Sarah Nolan is a Research Assistant at the University of Liverpool’s Institute of Translational Medicine, and part time PhD student focused on medical decision making.
“I am involved in a National Institute of Health Research (NIHR) project focused on interventions for epilepsy in the NHS based in the Cochrane Epilepsy Group, one of the 53 review groups of the Cochrane Collaboration based in the Department of Molecular and Clinical Pharmacology.
As part of this project, I have been involved in the statistical analysis and writing of high quality systematic reviews of anti-epileptic drug therapy and surgical interventions for epilepsy. I have also started working as a statistician and author for the Cochrane Cystic Fibrosis and Genetic Disorders Group at Liverpool’s Institute of Child Health.

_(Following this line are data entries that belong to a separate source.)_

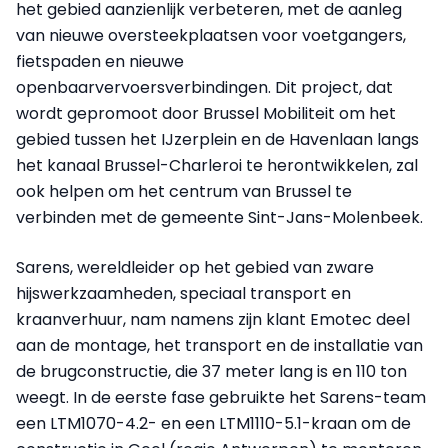
het gebied aanzienlijk verbeteren, met de aanleg
van nieuwe oversteekplaatsen voor voetgangers,
fietspaden en nieuwe
openbaarvervoersverbindingen. Dit project, dat
wordt gepromoot door Brussel Mobiliteit om het
gebied tussen het IJzerplein en de Havenlaan langs
het kanaal Brussel-Charleroi te herontwikkelen, zal
ook helpen om het centrum van Brussel te
verbinden met de gemeente Sint-Jans-Molenbeek.
Sarens, wereldleider op het gebied van zware
hijswerkzaamheden, speciaal transport en
kraanverhuur, nam namens zijn klant Emotec deel
aan de montage, het transport en de installatie van
de brugconstructie, die 37 meter lang is en 110 ton
weegt. In de eerste fase gebruikte het Sarens-team
een LTM1070-4.2- en een LTM1110-5.1-kraan om de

My research considers the advantages of conducting analysis on participant level data from clinical trials run by academic institutions, pharmaceutical industries and government departments, based on summary results published in journal articles.
This approach allows for more complex medical research questions to be considered, such as examining different effects of medications in various age groups, by disease type or according to different medical histories. It could potentially allow greater understanding of medical conditions and lead to more informed treatment decisions for a patient, based on individual characteristics.
It is a very exciting time to be involved in this research field due to recent changes within the pharmaceutical industry and a drive towards transparent sharing of clinical trial data to ensure that data provided by individuals who participate in clinical research is used to the maximum effect in the creation of knowledge and understanding.
Software has been developed in order for anonymised participant data to be provided to researchers in a secure, remote environment in order to protect the privacy of the research participants.
This is a very fast moving area which I have enjoyed being involved in, particularly through assisting with user testing and feedback of newly developed software, contributing to working groups for methods of anonymisation of participant data and providing an academic researcher’s perspective of data transparency at conferences to members of the pharmaceutical industry and software developers.
These new initiatives are still moving forward and developing rapidly. I am looking forward to seeing whether all of the changes bring only advantages to academic researchers such as myself and evidence based medicine overall or whether the new initiatives bring new challenges for research.
I hope to continue research in this area for many years to come, providing a voice for academic research along the way.”